Contos de Júlia Lopes de Almeida

21/02/2020 14:41

Quando estudamos a ficção brasileira escrita por mulheres na virada do século XIX para o século XX, vemos que quase todas essas obras se destinam a agradar leitores e leitoras, sem manifestar maior preocupação pela análise psicológica e/ou social, e igualmente destituídas de uma linguagem criativa, questionadora ou que pudesse ferir o status vigente da mulher de sociedade. Entretanto, verificamos hoje que uma dessas escritoras, Júlia Lopes de Almeida (1862- 1934), pouco ou nada se enquadra em tais condições. Em seus romances e sobretudo nos contos de Ânsia eterna (1903), ao contrário do que se poderia esperar, a autora mostra bastante ousadia e intenção transgressora. Não só aborda temas tabus, como o estupro e o suicídio de mulheres desprezadas, como enfrenta com violência a realidade circundante a ponto de exibir sem recato as mazelas cotidianas. Amesquinhada pelos modernistas que criticavam sua pouca penetração psicológica, a autora surpreende o leitor. Lançou-se em 2013 a 3ª edição do livro de contos Ânsia eterna. Principalmente pelos 28 contos do volume, Júlia Lopes de Almeida, pertencente ao Realismo, com algumas pitadas do Romantismo e certo pendor para o Naturalismo por influência de Maupassant, há muito necessitava de uma revisão do seu papel na literatura brasileira. O conto que abre o volume e dá título à obra, cuida de um personagem que deseja escrever um livro e está sempre riscando o que escreveu por julgá-lo incompleto e afinal inatingível – é o desespero de muito escritor, como sabemos. 

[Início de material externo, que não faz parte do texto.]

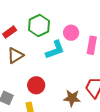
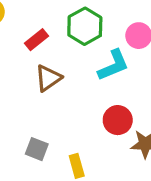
red circle: (36, 85) -> (118, 120), moved

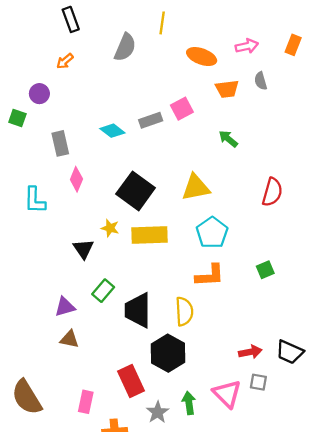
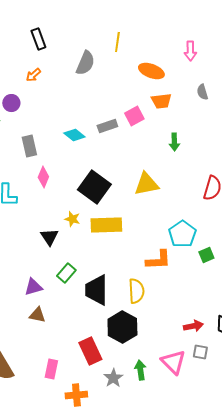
pink arrow: (247, 46) -> (190, 51), moved, turned 102
orange trapezoid: (227, 89) -> (161, 101), moved
green arrow: (228, 139) -> (174, 142), turned -132
cyan pentagon: (212, 233) -> (182, 234), moved

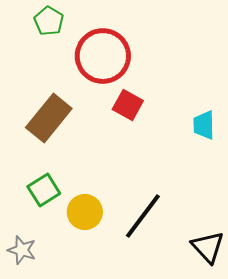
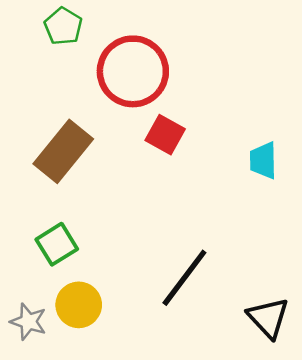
yellow circle: (85, 212) -> (79, 305), moved

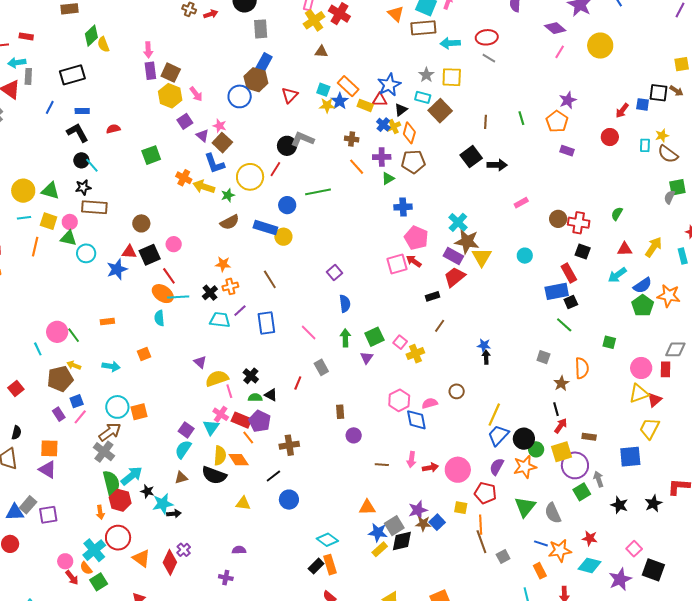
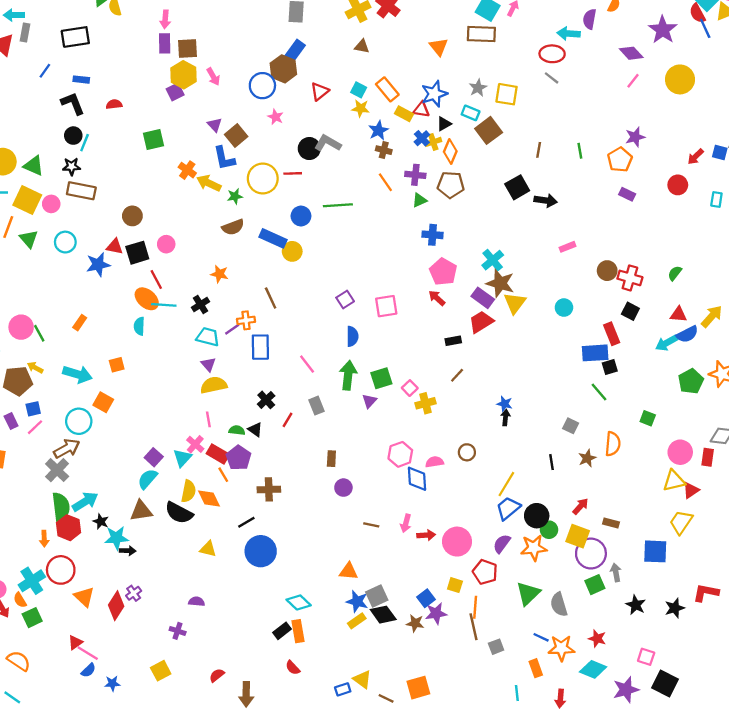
orange triangle: (396, 14) -> (439, 47), moved
cyan arrow: (450, 43) -> (569, 34), moved
brown square: (171, 73) -> (187, 48), turned -36
blue star: (340, 101) -> (378, 130), moved
purple square: (185, 121) -> (175, 92), moved
pink star: (220, 126) -> (276, 117), moved
cyan line: (92, 165) -> (85, 143), turned 56
red line: (275, 169) -> (293, 173), turned 49
yellow square: (49, 221) -> (27, 200), size x1.4
green triangle: (68, 238) -> (29, 239), moved, turned 30
pink square: (397, 264) -> (386, 306), moved
blue semicircle: (643, 285) -> (687, 334), moved
orange cross: (230, 286) -> (246, 320), moved
orange rectangle: (107, 322) -> (80, 323), turned -56
green arrow: (345, 338) -> (348, 375), size x1.4
purple triangle: (200, 362) -> (208, 364), moved
cyan arrow: (111, 366) -> (77, 374), size x1.4
black cross: (251, 376) -> (266, 400), moved
yellow semicircle: (217, 378) -> (214, 385), moved
black line: (556, 409) -> (552, 462), moved
orange square: (139, 412) -> (103, 402), moved, turned 36
yellow square: (561, 452) -> (578, 536), turned 30
brown triangle: (181, 478) -> (141, 511), size x1.5
blue circle: (289, 500) -> (261, 551), size x1.4
purple star: (418, 510) -> (436, 613), moved
brown star: (423, 524) -> (415, 623), moved
black diamond: (402, 541) -> (383, 615), turned 60
pink square: (634, 549) -> (646, 657), turned -35

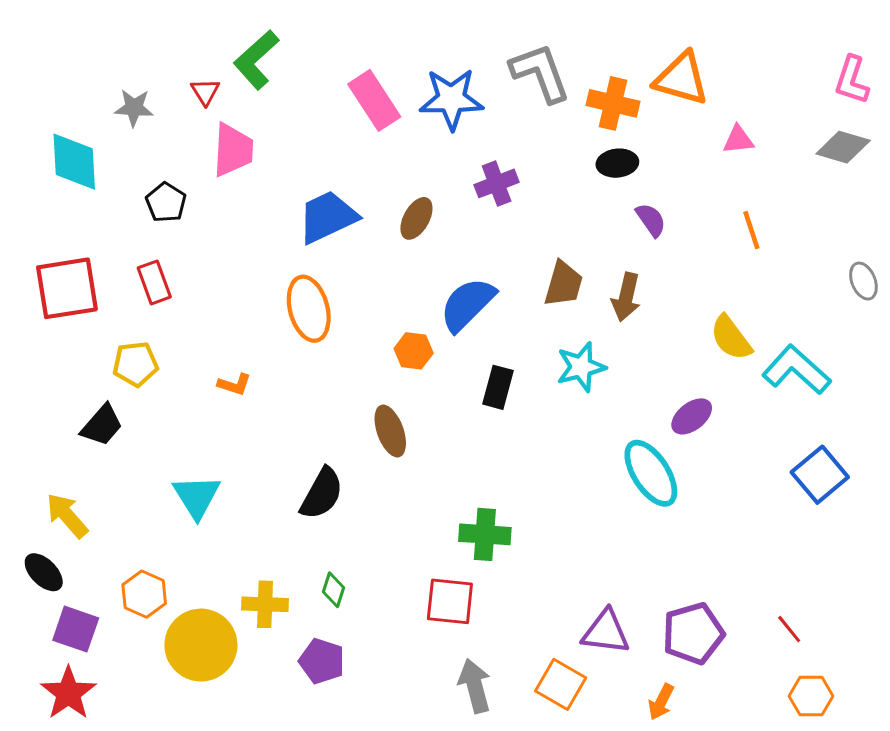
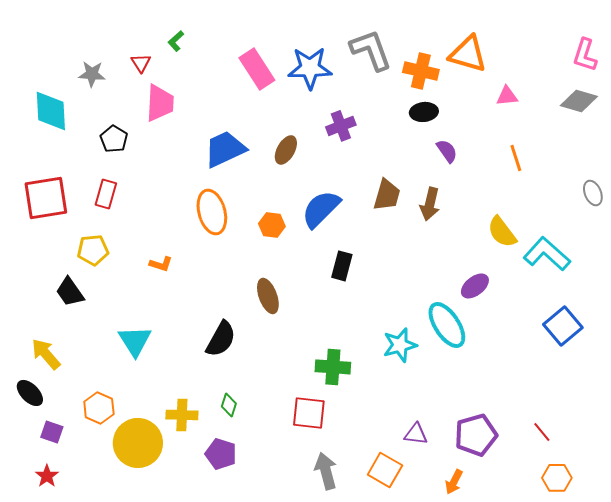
green L-shape: (256, 60) -> (176, 41), size x0.5
red rectangle: (154, 282) -> (106, 194), turned 36
orange hexagon: (414, 351) -> (272, 225), moved
cyan star: (581, 367) -> (400, 345), moved
black trapezoid: (102, 425) -> (70, 292), turned 104
purple square: (76, 629) -> (52, 432), size x0.7
purple triangle: (606, 632) -> (416, 434), size x0.7
red star: (68, 693) -> (47, 476), size x0.6

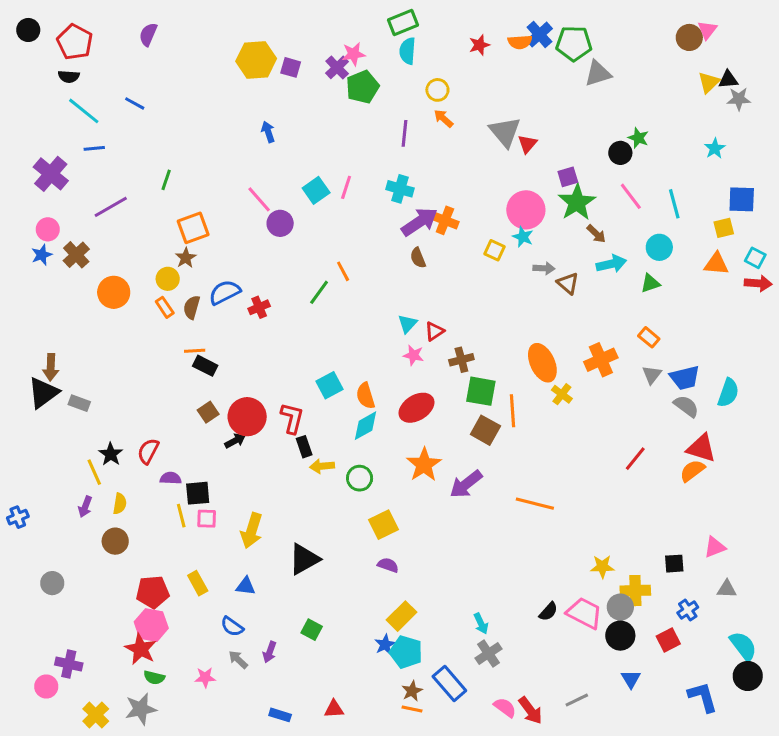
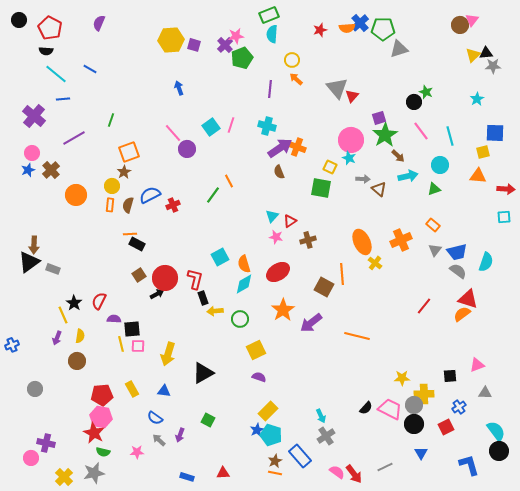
cyan square: (755, 258) -> (504, 217), moved, turned -32
orange rectangle: (165, 307) -> (110, 205), turned 40
green square: (481, 391) -> (321, 188), moved

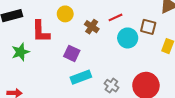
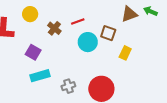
gray cross: (111, 86) -> (68, 86), turned 32

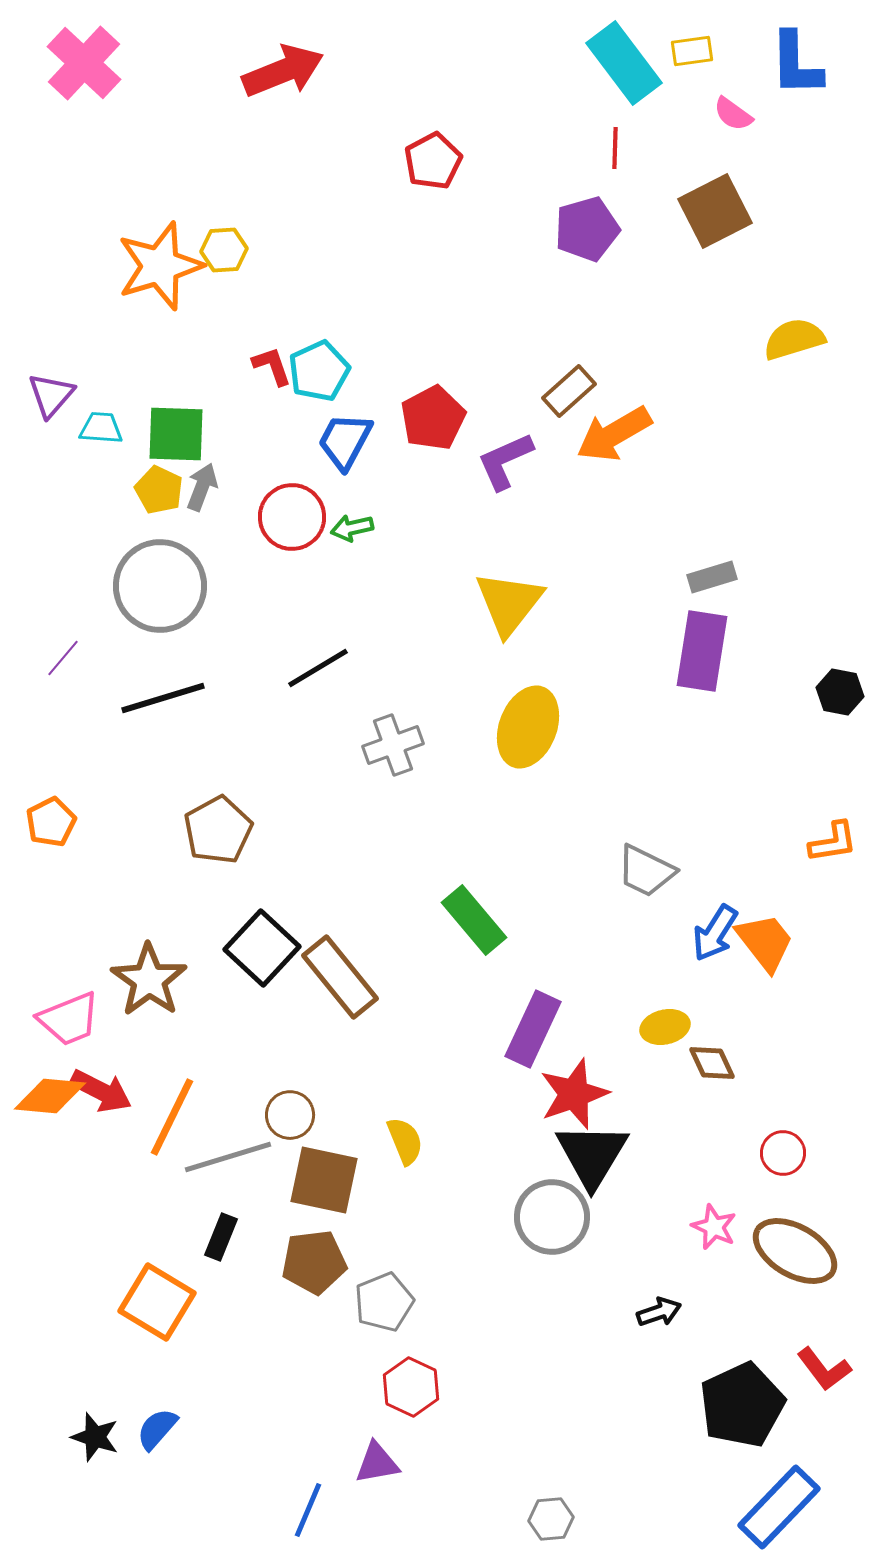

Dissemos acima que a autora não evita assuntos que eram tabus à época. Em Ânsia eterna, entre outros títulos, ela nos brinda com um belo exemplo: em ‘O caso de Rute’ (p. 61), a moça Rute confessa ao noivo que foi estuprada pelo padrasto. O noivo não aceita a situação, despreza a noiva por não ser mais uma mulher pura, e Rute se suicida. Nos demais contos, avulta o amor materno: quase sempre apaixonado, ele ora é desprezado pelo filho (‘A caolha’, p. 115, obra-prima de grande crueldade), ora aparece no conflito das gerações, como ‘A morte da velha’ (p. 155), ora ainda surge como força vital em ‘Pela pátria’ (p. 191). A par deles, são narrados casos que sugerem algo do realismo fantástico, com visíveis conotações metafísicas: ‘A rosa branca’ (p. 53) e ‘A alma das flores’ (p. 143). No primeiro, note-se o extremado amor de uma menina pela avó; no outro, um personagem enxerga a alma das flores que contempla, e essas almas são belas mulheres. De todos os contos, convém ressaltar ‘No muro’ (p. 231), pelo tom quase proustiano das reminiscências de Maria Teresa, quando recorda as histórias contadas pela sua babá, a velha escrava Teodora. De todo modo é importante e urgente uma leitura completa da ficção de Júlia Lopes de Almeida.